Modern Logic collaborated with Lighter Capital on their latest webinar series, “Scaling and Accelerating SaaS startups”. This article is part of the series on the topic, “Accelerating Sales and Leveraging Technology to Build Engaged Communities.”
It feels bad to say no to a deal – but it’s a necessary evil, because not all deals are worth it. How do you tell when to drop clients and what criteria to use? Check out these tips to build “Sales Discipline” – hard-won knowledge from Anna Talerico at Arthur Ventures, Derek Baird at Sensyne Health, Brian Loar at GoCheck Kids, and Dustin Bruzenak, our CEO.
Narrow Your Focus: As soon as you have your ideal customer profile, narrow your aim. Those people are the only ones you should be selling to. The way you win in SaaS is to find the right person.

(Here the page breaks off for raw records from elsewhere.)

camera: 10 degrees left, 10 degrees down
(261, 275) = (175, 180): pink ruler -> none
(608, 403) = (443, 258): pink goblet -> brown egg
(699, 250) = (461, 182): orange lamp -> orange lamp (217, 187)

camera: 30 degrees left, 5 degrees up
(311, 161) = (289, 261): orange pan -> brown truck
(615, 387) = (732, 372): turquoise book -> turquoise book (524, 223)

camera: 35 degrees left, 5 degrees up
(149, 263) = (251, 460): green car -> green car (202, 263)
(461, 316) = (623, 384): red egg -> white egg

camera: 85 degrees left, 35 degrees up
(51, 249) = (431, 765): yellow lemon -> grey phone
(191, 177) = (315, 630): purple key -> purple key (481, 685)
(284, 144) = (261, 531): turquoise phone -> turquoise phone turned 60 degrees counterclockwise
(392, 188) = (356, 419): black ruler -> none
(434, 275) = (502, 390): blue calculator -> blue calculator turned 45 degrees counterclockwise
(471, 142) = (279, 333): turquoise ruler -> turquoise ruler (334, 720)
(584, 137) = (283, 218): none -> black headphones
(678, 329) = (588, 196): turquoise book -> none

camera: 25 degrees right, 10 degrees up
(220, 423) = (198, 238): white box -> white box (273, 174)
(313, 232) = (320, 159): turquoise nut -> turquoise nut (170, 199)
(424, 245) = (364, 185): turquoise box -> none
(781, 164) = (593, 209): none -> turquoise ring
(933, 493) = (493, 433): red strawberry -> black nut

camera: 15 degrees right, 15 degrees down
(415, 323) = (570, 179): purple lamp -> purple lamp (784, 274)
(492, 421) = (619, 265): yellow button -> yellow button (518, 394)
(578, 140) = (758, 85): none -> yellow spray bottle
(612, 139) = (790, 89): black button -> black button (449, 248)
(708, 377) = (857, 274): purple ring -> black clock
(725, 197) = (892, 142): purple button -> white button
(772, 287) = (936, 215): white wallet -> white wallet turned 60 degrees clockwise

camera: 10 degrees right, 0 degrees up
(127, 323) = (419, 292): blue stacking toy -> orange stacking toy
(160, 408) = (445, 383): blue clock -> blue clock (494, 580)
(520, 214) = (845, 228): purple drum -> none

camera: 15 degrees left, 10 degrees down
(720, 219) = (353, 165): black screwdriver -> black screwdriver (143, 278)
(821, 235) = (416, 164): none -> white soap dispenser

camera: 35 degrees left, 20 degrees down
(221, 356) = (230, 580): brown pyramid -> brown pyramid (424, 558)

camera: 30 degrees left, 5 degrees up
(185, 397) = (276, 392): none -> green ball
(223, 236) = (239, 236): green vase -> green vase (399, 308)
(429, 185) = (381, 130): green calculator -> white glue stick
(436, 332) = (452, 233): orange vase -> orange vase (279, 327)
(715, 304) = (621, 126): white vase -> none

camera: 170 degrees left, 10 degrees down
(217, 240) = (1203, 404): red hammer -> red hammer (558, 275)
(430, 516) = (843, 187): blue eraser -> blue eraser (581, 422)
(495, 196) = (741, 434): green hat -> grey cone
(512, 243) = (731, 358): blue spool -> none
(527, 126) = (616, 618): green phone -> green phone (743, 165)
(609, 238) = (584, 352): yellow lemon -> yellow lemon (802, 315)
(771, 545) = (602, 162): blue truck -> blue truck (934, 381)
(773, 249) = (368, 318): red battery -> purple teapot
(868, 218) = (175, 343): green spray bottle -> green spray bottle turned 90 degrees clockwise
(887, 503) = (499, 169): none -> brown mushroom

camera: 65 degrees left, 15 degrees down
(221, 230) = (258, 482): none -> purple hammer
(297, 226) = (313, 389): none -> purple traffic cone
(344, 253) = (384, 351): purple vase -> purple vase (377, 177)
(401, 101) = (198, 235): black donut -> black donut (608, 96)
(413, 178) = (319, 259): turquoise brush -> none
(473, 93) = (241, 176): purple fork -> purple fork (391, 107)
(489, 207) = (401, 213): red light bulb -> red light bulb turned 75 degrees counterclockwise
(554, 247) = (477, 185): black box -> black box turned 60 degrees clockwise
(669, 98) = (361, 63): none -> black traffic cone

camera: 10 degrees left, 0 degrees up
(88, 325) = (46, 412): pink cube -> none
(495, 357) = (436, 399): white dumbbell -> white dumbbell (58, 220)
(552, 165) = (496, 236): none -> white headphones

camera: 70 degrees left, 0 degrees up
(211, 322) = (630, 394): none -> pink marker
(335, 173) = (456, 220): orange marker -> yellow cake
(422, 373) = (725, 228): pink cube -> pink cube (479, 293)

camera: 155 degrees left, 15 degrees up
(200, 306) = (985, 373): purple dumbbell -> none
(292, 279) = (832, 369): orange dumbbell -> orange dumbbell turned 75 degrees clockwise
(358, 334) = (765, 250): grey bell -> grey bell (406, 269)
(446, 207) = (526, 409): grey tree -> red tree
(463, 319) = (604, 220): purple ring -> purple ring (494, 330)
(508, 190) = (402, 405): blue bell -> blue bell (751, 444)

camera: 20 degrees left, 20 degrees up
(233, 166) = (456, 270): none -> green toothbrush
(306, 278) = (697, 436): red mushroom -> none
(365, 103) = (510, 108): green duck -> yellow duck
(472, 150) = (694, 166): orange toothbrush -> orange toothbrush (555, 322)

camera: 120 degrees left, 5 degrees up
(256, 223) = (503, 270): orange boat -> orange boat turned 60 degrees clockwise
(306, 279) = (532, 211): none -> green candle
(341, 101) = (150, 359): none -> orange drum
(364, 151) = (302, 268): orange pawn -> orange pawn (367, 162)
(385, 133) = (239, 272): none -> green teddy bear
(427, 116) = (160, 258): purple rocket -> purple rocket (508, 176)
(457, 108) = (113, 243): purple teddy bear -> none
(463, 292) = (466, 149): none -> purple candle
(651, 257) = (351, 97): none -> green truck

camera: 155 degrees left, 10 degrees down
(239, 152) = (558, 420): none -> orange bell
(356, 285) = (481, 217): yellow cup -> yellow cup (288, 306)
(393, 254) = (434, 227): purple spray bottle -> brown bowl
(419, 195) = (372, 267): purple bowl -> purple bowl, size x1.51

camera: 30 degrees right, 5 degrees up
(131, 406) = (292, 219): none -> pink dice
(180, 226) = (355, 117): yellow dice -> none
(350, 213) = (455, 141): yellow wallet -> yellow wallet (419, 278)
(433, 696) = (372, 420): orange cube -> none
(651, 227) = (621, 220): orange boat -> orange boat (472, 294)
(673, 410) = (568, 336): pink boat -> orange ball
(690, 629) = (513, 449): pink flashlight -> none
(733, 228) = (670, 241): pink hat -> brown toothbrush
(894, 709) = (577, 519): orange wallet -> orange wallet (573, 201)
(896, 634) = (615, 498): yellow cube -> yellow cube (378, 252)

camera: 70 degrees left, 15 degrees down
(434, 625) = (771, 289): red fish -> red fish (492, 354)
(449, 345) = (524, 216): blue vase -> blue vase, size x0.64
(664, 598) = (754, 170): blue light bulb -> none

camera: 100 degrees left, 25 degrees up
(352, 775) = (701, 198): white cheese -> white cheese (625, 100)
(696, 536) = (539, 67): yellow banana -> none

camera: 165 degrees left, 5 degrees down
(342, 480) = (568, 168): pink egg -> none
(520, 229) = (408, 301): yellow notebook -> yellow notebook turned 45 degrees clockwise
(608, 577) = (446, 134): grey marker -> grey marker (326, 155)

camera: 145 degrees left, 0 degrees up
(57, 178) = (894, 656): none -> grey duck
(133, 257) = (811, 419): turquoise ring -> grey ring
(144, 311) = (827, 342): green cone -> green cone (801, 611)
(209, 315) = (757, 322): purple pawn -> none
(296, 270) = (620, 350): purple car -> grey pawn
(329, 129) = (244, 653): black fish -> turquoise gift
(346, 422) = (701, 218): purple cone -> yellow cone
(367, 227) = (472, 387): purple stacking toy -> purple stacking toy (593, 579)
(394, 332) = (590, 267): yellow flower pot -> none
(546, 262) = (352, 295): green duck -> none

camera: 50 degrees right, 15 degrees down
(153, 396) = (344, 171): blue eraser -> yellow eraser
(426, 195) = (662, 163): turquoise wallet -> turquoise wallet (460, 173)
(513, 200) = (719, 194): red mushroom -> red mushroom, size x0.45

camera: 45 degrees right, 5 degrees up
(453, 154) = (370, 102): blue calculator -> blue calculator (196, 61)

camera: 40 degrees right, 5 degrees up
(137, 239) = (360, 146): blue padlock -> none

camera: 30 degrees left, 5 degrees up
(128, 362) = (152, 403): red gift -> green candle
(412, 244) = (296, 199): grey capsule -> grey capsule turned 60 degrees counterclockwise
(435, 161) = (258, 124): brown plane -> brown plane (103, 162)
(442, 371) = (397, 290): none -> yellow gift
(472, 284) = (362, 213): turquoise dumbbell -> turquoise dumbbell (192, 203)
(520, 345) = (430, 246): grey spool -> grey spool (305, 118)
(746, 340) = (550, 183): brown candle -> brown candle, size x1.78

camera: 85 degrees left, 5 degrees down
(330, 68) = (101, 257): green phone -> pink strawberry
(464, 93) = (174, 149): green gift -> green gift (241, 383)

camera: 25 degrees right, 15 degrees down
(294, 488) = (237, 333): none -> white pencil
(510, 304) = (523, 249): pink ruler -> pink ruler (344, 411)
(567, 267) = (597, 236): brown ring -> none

Start Early: Use data backed assumptions to begin, but once you have a critical mass with customers, understand where we should expand. Get a “best guess” and a “steer clear of list” – as in, “Steer clear of companies that look like this” and “Double down on ones that look like this.” Sell to pain that you can actually solve.
Know When A Deal Is Not the “Real Deal”: One of the most common tells is that a salesperson is really excited about an opportunity, but there is no source of urgency or a compelling event. If that ingredient isn’t there, you may eventually convince them to do a deal, but your odds of success are dramatically lower. If you have only 10 minutes to spend working with sales, ask what the source of urgency or compelling event will trigger them to move – otherwise, inertia wins 8 days a week.
Work the Deal With the Prospect: In your ideal scenario, the prospect has to be working the deal with the rep. A lot of people don’t like to say no and continue to hang out in the sales cycle forever. Seeing the prospect actively engaged in trying to buy this is a sign for success.
Take Emotions Out of the Picture: The emotional aspect of making deals is natural, but can become a problem. In life, we often make the decision that feels right to us, and then work backwards to justify it. The same thing happens in sales. Don’t let someone who can’t be your “Yes” be your “No” because you’re hanging on to something intangible.
Crush Hopes and Dreams (Sorry!): Your sales reps will have more hope than you do- especially your younger ones. Hope is a dirty word in sales. Make a hope jar! Sales aren’t made on hope. As a founder, use your instincts to dash hopes where it is justified. It’s amazing how many people pick up the phone in enterprise, even if they have no intention to buy.
Build Your Team Intentionally: The initial teams we build are often nebulous and squishy. There’s a lot of hope and a lack of rigor and evidence. How do we know know we have the right hire? We need data- inputs and outputs.